Instruction
With pictures left out, output exactly the lines of the listing below from the line that has "all’esterno che all’interno delle case." to the line that has "or 500 (PUT", both lines kept.

Data to use
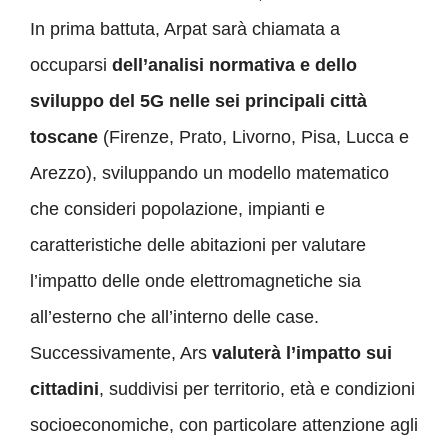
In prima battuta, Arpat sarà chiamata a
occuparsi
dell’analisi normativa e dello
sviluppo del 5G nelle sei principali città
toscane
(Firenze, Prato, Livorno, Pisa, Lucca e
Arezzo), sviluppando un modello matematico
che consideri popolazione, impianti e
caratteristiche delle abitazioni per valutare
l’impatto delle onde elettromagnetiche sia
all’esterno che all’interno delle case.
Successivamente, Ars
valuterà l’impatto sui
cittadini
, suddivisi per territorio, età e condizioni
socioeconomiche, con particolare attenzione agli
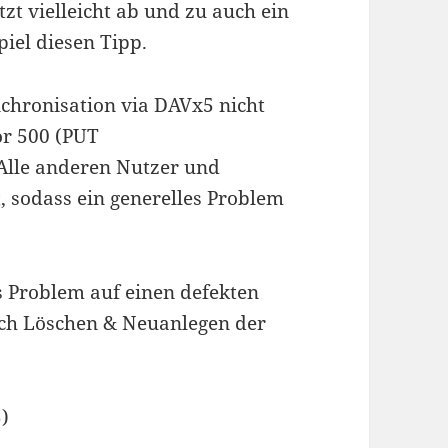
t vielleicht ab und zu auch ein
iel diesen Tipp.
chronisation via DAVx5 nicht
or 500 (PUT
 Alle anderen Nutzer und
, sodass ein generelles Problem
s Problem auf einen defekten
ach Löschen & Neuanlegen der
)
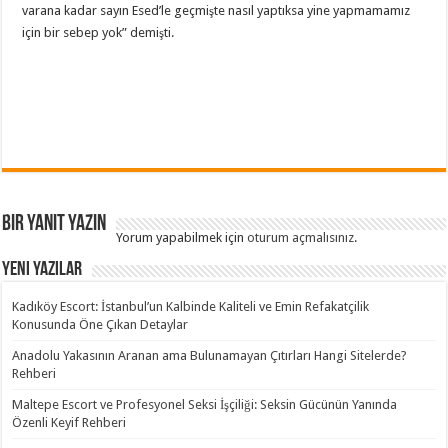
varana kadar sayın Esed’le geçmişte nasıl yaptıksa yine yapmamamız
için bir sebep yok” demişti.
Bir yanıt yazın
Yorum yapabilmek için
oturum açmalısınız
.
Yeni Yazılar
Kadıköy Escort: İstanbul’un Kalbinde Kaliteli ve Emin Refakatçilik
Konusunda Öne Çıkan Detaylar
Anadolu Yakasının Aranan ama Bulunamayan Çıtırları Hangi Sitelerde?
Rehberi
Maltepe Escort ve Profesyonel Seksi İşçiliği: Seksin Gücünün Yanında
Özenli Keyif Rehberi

Result for this task
all’esterno che all’interno delle case.
Successivamente, Ars
valuterà l’impatto sui
cittadini
, suddivisi per territorio, età e condizioni
socioeconomiche, con particolare attenzione agli
t vielleicht ab und zu auch ein
iel diesen Tipp.
chronisation via DAVx5 nicht
or 500 (PUT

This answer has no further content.